Rainbird told us that many AI ventures are looking to the five-factor model as a way to gauge the emotional state of the human they are addressing. It is a theory of five broad types of personality and psyche. The ‘Big Five’ are:
- Openness to experience
By programming a degree of emotional awareness into the system the software will begin to identify and differentiate between data which are fixed and factual (e.g. name, date of birth) and those which are transitory such as mood. The AI system can then draw inference from all of the information it is gathering and assess the customer’s emotional state and personality type. It can then tailor its own style in handling the contact.
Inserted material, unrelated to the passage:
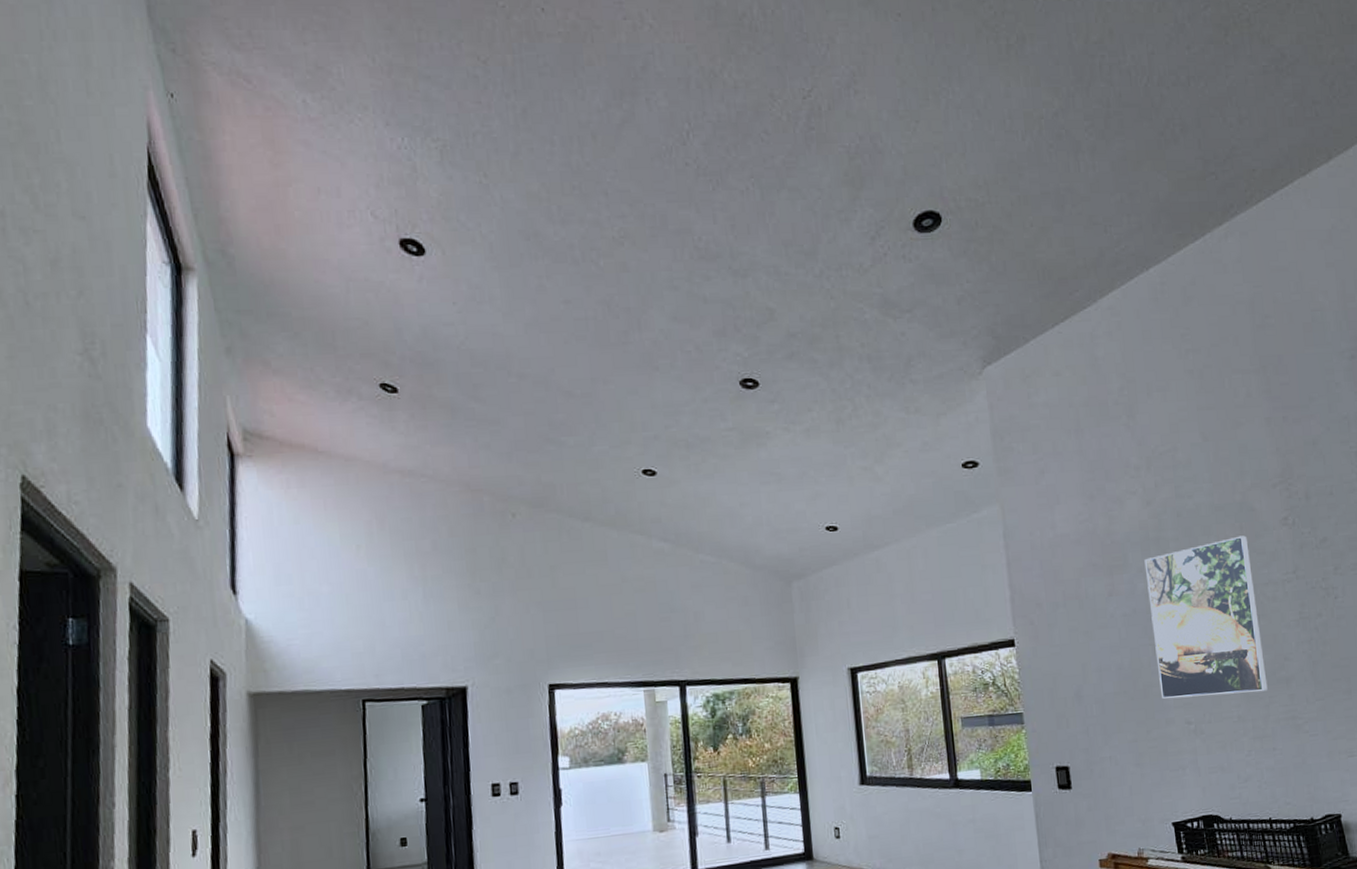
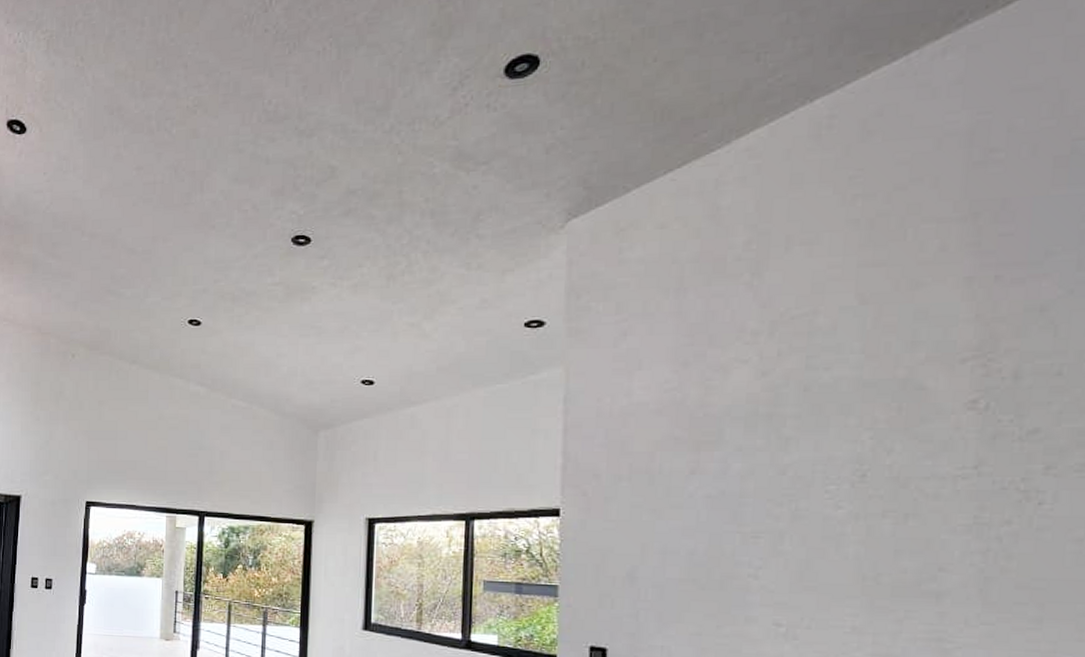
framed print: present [1144,535,1268,699] -> none [743,418,908,604]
Again questions of convention and etiquette start to arise. It’s one thing that the system I’m talking to is trying to assess my level of neuroticism. It's quite another if I notice that it’s doing it. For the user experience of AI to be successful there will need to be a lot of experimentation around the tone and style of the AI agent.
Our suspicion is that successful early implementations will personify as a ‘dumb but well-meaning robot’ until users become familiar with the new interaction dynamic and chalk up some successes with AI agents.
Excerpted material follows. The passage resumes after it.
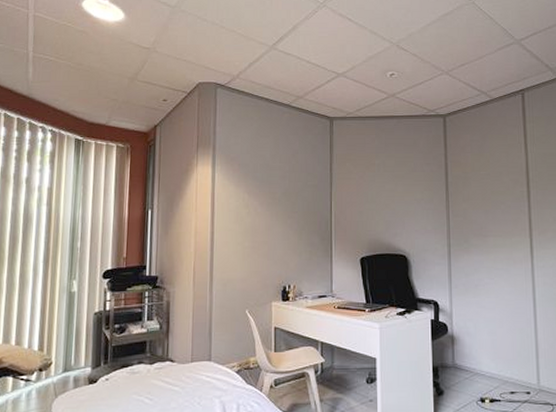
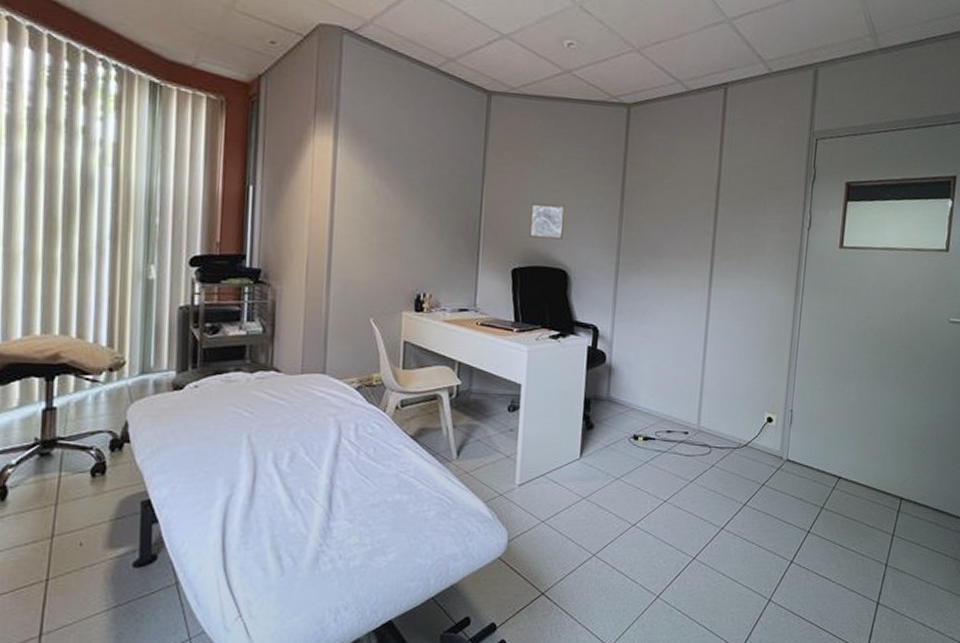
wall art: none [372,201,400,230] -> present [529,202,565,240]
There seem to be two big challenges here.
The first is about successfully building knowledge models. Rainbird were quick to point out that (pretty obviously) the tools for inputting human knowledge into the AI system have been developed by AI software engineers (and not people who know about tomatoes or saving accounts). If the cost and effort of building useful knowledge models is too great AI will never get out of the starting blocks. So there’s a huge user experience challenge linked to the development systems which can be populated with knowledge without someone with a PhD in Machine Learning having to be in the room. This seems to hark back to the very earliest days of commercial computing when only computer scientists could make or use computers. Some lessons from those times will need to be relearned. Usability skills will probably mark out the winners from the losers in the race to commercial success for AI software firms.
The second, more obvious challenge, is in interaction design between computer and human.
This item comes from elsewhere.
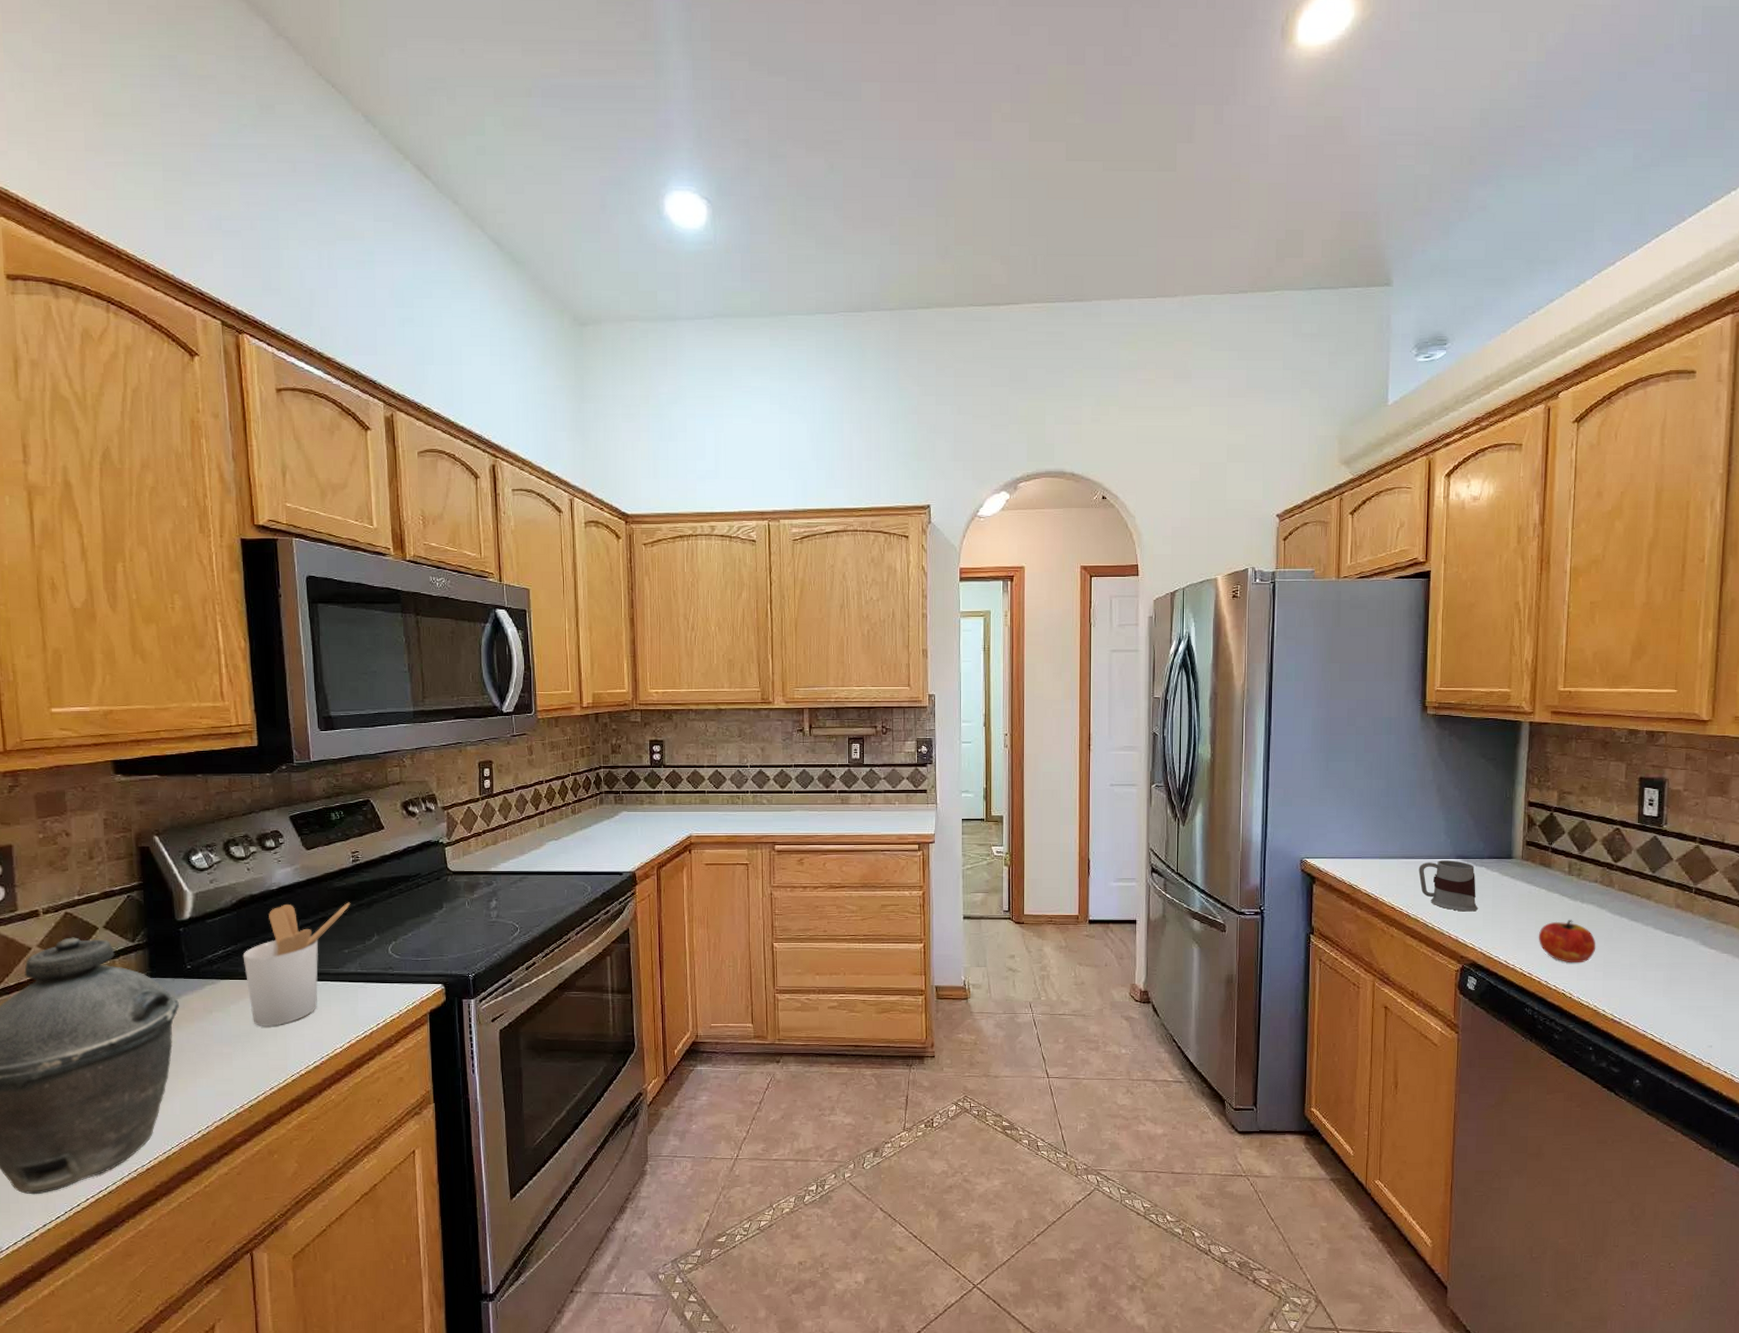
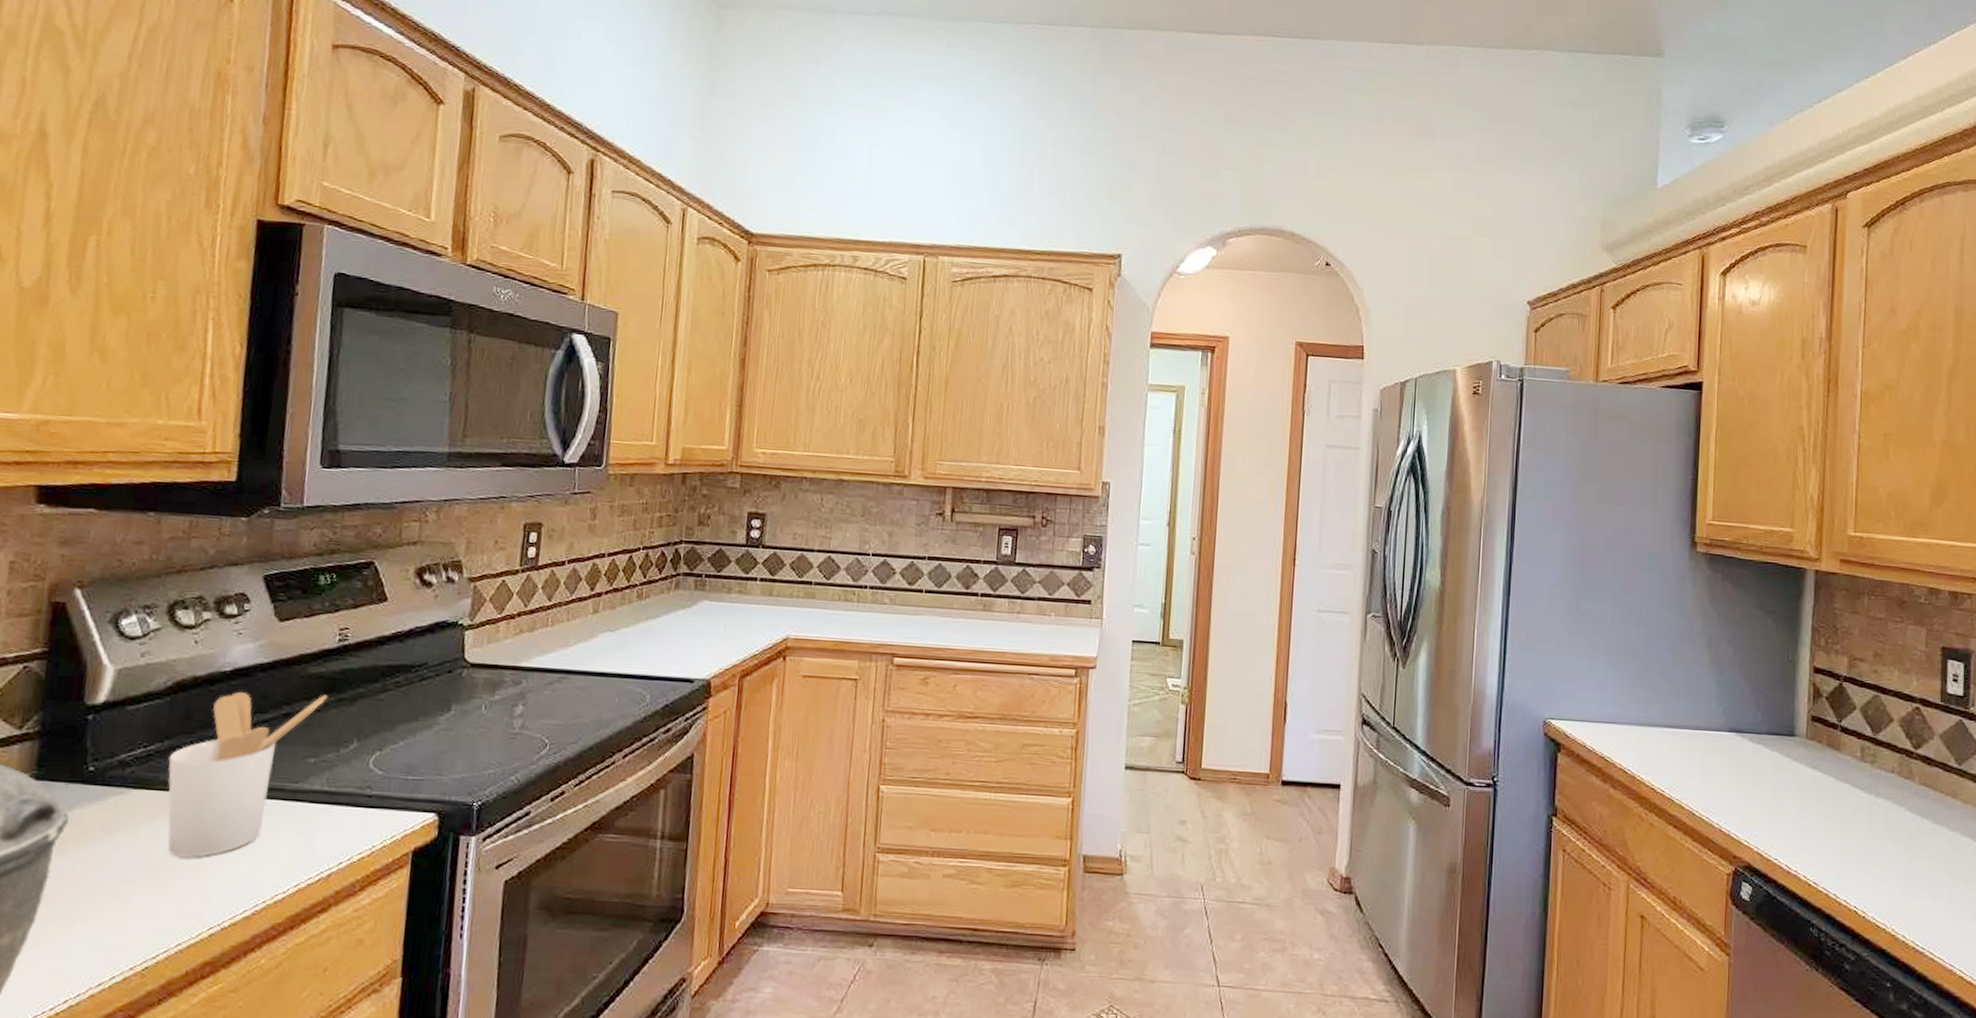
mug: present [1418,860,1478,912] -> none [1684,732,1754,800]
apple: present [1538,920,1596,963] -> none [1825,818,1894,874]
Screen-based interactions (e.g. webchat) are probably going to be easier. There’s already lots of learning about user experience for this kind of interaction - and clearer expectations from customers about what good looks like. For this reason it’s likely that the first mass-market implementations of AI will be in this space. But we can expect some ‘uncanny valley’ moments as we move into not spotting the difference between whether a human or AI is driving the interaction before, finally, not caring.
Voice interface with AI seems harder and riskier. Customer expectations are set by the two extremes of warm, flexible human conversation and the stilted, robotic IVR we already encounter in call-centre queues. Natural language interfaces like Siri have already set some user expectations about how it will work and feel, but when the AI is running the conversation by posing questions it’s not certain that this interface style is the solution. Short conversations with Siri can be useful, long ones can be a drag.
So what happens next?
There’s simply too much money on the table for major brands not to start experimenting with AI-driven customer service in the near future.
History teaches us that bad early implementations – where the needs of the customer are considered secondary to the needs of the business – will slow the rate of adoption and acceptance. If poorly planned, poorly tested AI implementations are forced onto customers they will avoid them. And annoying AI interactions will become a meme like offshore call centres did by the mid-00s.
To avoid that, AI services will need to implemented with care and patience. Web-based services are probably the place to start. But it’s also possible that AI-assisted human customer service can be a gateway to full automation of voice-interface in the future. Let’s not be neurotic about it.